Stored data
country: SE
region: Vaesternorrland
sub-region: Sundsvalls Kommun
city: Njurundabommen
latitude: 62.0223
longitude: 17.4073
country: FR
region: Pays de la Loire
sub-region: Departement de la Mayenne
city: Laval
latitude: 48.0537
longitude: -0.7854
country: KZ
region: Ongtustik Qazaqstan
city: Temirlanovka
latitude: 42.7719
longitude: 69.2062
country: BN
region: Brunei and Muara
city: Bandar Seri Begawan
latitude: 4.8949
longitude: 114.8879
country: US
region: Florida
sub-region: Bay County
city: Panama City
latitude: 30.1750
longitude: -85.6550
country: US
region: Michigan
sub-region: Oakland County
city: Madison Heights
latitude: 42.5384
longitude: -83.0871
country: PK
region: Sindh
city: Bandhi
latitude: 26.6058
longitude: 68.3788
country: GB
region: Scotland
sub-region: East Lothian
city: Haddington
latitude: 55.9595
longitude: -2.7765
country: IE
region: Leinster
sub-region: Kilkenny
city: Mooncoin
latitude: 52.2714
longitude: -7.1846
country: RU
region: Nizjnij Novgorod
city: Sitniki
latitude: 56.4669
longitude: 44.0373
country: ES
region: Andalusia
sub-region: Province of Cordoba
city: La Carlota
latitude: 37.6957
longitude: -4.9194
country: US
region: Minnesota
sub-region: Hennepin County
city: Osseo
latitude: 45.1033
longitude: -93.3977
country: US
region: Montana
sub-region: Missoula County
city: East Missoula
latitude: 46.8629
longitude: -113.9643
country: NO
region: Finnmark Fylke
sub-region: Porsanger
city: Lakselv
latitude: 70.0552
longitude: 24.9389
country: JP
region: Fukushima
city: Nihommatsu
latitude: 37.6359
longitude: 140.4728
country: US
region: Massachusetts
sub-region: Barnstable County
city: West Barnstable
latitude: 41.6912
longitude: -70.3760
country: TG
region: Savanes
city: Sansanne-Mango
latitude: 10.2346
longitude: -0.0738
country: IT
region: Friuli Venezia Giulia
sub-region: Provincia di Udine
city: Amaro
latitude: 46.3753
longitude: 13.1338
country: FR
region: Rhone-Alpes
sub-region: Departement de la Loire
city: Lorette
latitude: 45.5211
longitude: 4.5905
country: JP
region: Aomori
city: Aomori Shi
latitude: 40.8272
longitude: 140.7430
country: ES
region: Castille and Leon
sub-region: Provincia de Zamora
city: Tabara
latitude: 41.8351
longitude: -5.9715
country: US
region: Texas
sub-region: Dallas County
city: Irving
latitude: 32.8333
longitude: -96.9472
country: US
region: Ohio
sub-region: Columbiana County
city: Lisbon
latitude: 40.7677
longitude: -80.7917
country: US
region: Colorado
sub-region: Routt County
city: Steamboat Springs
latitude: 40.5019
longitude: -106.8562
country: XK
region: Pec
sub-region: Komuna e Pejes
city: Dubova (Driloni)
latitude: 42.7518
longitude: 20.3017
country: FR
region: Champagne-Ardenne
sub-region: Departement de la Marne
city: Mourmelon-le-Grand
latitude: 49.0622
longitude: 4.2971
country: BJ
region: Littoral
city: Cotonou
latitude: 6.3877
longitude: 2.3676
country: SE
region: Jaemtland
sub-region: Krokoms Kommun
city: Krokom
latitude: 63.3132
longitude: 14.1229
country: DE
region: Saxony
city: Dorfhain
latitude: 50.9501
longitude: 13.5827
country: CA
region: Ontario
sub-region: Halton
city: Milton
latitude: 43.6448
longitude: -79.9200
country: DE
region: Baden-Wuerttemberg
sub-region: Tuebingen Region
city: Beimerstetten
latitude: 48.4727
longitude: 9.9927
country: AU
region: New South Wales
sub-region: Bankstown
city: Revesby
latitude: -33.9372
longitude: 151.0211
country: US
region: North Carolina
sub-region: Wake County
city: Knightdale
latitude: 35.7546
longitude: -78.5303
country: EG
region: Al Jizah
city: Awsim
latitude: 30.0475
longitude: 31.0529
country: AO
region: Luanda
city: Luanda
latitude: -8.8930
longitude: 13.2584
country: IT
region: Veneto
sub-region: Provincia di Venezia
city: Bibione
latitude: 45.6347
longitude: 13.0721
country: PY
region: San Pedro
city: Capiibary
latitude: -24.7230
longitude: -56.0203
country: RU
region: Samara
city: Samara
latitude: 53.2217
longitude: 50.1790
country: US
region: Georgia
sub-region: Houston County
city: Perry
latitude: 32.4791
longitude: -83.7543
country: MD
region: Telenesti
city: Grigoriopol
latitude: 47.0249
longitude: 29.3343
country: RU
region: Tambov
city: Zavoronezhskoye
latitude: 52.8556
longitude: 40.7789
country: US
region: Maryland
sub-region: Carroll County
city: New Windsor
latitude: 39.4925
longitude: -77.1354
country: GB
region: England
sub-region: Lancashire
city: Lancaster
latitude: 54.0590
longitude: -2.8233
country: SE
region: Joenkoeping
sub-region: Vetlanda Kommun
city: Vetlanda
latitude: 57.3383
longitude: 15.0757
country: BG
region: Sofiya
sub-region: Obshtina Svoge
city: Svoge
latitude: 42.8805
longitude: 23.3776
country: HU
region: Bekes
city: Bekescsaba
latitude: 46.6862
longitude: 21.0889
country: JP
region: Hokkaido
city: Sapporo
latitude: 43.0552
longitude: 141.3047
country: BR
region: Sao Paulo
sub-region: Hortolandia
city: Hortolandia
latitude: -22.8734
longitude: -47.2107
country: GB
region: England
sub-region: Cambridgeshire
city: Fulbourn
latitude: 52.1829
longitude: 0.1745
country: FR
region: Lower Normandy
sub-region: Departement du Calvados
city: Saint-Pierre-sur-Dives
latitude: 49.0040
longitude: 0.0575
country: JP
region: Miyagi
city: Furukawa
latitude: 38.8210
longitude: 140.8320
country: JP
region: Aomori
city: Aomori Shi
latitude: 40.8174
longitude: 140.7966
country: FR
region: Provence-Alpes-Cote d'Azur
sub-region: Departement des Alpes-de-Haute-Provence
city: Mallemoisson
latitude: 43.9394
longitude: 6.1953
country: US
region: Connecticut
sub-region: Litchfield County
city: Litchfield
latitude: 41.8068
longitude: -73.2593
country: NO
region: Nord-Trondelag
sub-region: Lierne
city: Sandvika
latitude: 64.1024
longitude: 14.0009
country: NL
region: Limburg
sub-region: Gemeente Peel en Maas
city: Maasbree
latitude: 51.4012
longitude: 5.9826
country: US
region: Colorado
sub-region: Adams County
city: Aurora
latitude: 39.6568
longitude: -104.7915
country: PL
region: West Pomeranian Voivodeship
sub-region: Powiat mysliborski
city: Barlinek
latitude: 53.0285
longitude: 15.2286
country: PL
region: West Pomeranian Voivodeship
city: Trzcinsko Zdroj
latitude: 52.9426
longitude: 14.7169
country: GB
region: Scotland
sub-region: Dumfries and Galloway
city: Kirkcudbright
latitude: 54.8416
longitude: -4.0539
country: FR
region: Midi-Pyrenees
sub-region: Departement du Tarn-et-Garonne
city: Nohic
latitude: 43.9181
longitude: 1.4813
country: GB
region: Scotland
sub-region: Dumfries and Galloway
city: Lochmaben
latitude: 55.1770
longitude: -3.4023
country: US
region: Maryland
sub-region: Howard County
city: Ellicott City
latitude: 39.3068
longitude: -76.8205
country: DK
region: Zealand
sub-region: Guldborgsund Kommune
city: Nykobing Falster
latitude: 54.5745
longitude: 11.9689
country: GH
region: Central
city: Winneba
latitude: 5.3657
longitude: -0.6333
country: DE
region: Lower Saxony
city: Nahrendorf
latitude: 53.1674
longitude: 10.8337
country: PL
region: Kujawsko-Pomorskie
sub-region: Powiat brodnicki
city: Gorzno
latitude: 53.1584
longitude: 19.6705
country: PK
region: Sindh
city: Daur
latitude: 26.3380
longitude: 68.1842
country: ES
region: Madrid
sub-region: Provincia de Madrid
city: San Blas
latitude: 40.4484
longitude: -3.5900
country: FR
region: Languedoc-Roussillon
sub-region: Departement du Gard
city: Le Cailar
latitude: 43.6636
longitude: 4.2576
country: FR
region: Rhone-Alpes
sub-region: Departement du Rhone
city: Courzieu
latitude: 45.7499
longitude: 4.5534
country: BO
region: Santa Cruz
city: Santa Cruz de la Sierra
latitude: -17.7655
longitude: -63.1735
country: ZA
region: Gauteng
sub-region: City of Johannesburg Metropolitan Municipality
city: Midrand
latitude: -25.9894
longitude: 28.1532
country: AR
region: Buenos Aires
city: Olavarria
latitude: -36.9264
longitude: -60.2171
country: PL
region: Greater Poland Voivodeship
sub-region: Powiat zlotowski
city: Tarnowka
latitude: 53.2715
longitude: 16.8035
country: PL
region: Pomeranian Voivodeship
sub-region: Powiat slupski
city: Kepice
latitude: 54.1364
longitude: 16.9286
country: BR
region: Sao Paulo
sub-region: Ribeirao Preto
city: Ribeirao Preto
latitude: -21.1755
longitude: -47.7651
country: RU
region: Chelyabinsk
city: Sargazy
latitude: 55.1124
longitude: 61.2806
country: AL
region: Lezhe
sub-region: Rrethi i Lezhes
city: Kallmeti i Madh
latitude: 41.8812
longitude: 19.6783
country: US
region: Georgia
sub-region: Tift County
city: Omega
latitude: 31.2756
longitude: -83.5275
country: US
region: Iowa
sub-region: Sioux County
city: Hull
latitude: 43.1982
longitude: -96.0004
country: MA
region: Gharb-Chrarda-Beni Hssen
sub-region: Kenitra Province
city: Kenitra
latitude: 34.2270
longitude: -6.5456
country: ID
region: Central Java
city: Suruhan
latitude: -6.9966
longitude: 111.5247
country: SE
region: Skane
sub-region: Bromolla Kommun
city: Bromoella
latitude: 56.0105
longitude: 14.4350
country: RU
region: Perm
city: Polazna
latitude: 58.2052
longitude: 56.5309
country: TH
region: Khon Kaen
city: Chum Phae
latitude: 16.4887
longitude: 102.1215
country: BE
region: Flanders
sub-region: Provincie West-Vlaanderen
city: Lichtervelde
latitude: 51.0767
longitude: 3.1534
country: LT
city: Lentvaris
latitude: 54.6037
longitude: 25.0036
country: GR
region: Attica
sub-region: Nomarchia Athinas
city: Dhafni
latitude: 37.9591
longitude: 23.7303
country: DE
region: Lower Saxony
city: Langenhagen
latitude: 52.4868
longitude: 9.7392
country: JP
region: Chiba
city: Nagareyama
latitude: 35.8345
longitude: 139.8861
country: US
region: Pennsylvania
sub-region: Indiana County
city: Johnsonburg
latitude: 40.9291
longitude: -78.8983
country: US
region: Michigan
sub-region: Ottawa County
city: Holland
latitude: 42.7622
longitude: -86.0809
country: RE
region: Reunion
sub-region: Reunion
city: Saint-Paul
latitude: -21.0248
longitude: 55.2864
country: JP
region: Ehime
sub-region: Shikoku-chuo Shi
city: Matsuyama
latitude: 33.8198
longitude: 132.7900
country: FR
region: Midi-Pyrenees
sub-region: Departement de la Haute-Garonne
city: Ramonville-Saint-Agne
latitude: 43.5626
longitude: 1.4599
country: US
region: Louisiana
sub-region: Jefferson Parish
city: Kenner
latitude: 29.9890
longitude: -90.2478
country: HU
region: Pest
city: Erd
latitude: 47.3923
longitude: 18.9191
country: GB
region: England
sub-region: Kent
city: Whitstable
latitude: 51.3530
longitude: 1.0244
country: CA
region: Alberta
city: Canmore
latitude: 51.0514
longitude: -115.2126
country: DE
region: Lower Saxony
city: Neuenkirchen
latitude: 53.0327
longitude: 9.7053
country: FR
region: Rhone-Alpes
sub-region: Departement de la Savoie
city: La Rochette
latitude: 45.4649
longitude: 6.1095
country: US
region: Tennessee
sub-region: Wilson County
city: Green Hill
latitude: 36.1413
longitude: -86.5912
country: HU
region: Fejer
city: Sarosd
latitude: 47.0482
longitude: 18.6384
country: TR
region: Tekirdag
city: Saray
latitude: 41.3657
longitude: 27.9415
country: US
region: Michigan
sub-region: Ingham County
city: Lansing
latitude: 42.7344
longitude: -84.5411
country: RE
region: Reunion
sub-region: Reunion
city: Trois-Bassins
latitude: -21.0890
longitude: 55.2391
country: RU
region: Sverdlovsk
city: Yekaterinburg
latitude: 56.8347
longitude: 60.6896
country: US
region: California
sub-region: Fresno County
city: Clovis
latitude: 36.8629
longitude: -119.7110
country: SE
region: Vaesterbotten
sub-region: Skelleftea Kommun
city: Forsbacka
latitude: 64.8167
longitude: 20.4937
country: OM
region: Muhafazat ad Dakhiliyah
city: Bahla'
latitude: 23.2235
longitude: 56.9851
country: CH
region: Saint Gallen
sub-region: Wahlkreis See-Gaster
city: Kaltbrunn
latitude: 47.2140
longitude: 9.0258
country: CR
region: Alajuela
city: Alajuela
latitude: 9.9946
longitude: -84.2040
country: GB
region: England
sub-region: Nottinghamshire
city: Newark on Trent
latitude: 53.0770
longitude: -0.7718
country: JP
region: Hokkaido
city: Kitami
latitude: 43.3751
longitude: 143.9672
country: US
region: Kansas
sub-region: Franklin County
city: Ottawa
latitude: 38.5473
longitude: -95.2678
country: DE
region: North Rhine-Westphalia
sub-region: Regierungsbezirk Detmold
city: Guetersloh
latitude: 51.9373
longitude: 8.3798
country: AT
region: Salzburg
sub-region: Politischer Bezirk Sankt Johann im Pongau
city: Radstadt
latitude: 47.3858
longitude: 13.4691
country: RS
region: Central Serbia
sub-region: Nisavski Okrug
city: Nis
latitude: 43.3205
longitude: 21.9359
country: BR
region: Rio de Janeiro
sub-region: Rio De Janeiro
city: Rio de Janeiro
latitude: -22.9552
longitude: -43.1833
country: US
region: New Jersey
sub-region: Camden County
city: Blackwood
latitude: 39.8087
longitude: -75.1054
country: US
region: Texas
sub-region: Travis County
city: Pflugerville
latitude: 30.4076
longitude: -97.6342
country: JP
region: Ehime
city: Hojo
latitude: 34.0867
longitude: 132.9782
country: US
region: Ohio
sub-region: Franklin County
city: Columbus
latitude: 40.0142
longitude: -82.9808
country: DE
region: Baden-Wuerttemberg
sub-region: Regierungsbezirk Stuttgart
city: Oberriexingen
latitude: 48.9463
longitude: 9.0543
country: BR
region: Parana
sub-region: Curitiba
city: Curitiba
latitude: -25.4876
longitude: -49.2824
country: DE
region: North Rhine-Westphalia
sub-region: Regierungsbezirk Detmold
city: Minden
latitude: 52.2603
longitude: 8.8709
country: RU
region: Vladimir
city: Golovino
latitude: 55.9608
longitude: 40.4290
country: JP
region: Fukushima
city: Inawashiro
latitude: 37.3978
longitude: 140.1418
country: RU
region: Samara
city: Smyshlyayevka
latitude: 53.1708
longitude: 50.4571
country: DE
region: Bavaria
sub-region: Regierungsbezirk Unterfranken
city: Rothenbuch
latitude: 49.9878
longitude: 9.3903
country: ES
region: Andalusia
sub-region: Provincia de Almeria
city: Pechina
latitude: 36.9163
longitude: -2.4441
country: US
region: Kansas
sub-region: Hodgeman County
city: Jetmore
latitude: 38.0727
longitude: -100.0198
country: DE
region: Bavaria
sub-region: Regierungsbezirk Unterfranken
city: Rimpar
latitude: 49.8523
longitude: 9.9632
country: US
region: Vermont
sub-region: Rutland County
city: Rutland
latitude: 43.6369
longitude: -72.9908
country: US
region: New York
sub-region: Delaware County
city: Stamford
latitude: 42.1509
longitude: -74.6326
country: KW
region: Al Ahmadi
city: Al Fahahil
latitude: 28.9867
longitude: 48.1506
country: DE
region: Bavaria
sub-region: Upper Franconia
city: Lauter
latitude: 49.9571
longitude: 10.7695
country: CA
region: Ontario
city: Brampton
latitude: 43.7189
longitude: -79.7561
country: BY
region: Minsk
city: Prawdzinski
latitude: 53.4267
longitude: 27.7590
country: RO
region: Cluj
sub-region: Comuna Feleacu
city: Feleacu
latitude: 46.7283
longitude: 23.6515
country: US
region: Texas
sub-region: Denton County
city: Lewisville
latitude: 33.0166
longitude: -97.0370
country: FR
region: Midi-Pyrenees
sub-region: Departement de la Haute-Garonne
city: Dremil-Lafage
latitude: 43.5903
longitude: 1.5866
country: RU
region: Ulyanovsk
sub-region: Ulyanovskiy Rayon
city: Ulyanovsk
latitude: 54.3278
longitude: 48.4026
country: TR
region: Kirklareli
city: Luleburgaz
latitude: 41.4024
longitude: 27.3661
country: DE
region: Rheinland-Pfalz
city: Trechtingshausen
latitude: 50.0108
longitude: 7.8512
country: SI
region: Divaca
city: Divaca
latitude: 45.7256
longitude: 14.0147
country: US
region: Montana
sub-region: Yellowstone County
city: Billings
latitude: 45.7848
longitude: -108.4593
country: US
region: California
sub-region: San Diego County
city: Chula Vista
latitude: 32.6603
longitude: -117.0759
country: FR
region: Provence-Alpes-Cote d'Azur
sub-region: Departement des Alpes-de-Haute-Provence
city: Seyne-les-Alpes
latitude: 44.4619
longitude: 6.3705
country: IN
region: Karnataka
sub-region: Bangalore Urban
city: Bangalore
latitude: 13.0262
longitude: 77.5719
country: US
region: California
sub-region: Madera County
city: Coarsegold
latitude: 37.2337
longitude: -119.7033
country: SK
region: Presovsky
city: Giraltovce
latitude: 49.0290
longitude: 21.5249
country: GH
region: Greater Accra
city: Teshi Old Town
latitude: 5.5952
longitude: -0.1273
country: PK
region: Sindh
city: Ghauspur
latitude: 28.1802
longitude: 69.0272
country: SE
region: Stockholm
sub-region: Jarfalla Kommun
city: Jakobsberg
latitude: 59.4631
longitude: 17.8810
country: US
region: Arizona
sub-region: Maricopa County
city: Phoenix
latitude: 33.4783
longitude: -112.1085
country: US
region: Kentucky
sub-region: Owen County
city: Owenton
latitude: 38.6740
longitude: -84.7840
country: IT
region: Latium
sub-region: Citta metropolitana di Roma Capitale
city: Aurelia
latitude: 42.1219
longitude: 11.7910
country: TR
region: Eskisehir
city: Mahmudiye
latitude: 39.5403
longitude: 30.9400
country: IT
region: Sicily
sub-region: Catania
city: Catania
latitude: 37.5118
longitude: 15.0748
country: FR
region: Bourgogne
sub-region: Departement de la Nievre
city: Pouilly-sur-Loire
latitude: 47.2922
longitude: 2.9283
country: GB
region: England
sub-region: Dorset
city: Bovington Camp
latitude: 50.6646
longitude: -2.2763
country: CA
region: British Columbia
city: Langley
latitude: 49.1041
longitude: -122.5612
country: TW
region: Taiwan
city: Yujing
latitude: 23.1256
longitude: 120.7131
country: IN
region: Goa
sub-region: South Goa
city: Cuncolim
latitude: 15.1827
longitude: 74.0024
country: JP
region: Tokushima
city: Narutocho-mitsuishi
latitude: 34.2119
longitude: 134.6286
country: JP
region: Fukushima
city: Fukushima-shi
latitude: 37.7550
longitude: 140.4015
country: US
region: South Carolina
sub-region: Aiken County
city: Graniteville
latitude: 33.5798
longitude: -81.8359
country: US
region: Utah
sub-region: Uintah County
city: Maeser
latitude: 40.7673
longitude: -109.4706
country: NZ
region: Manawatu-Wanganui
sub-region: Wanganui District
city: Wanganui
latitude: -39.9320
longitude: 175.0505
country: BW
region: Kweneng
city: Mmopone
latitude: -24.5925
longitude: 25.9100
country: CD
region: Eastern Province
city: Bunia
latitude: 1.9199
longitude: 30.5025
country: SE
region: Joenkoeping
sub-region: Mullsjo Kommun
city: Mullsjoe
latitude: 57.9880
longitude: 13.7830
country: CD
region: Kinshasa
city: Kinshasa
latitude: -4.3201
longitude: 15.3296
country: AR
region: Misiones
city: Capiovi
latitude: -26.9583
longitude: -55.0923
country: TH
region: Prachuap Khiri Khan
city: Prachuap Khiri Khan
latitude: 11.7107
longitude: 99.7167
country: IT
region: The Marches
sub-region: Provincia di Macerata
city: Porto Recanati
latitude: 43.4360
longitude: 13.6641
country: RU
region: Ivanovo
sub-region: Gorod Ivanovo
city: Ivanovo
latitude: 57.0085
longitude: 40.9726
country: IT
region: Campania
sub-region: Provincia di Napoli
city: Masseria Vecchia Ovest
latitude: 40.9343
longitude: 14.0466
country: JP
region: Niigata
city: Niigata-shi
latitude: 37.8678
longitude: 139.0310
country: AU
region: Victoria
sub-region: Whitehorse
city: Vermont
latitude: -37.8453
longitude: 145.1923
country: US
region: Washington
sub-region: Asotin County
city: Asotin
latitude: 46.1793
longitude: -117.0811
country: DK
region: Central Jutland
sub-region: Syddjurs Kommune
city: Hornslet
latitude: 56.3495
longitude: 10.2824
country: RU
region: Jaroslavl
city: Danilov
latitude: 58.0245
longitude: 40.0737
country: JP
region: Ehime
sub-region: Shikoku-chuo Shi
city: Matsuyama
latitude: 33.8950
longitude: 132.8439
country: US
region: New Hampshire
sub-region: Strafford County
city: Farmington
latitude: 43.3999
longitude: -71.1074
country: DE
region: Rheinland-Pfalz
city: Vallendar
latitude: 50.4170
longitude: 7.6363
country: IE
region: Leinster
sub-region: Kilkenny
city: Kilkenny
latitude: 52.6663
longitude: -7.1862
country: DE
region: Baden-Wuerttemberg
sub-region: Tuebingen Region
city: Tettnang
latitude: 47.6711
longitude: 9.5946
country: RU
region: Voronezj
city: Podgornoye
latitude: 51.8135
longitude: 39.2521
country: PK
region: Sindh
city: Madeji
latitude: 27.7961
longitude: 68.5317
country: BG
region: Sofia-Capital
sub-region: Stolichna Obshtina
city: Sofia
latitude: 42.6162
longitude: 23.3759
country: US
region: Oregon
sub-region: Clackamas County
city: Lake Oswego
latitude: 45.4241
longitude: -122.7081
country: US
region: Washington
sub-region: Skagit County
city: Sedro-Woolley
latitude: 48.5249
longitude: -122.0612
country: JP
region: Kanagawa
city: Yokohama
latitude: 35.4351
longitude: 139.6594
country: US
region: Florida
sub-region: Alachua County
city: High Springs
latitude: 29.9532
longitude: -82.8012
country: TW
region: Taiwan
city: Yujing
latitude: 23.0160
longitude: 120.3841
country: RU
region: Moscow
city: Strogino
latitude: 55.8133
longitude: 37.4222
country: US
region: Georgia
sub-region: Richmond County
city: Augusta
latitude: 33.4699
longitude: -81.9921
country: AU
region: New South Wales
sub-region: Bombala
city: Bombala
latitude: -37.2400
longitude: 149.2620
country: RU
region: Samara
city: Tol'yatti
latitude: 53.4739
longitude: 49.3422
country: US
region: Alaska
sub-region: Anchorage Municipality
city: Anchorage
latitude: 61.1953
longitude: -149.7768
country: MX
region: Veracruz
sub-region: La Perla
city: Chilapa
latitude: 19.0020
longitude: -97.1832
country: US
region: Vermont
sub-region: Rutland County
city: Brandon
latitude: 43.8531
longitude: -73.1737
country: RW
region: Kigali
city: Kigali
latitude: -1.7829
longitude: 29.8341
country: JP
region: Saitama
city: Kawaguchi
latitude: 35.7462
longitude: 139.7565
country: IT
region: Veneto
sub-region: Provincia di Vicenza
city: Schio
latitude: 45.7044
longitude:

Task to complete
Convert the material, from its first line through the line with "region: Brunei and Muara", into a numbered list, omitting any blank lines.

Full answer
1. country: SE
2. region: Vaesternorrland
3. sub-region: Sundsvalls Kommun
4. city: Njurundabommen
5. latitude: 62.0223
6. longitude: 17.4073
7. country: FR
8. region: Pays de la Loire
9. sub-region: Departement de la Mayenne
10. city: Laval
11. latitude: 48.0537
12. longitude: -0.7854
13. country: KZ
14. region: Ongtustik Qazaqstan
15. city: Temirlanovka
16. latitude: 42.7719
17. longitude: 69.2062
18. country: BN
19. region: Brunei and Muara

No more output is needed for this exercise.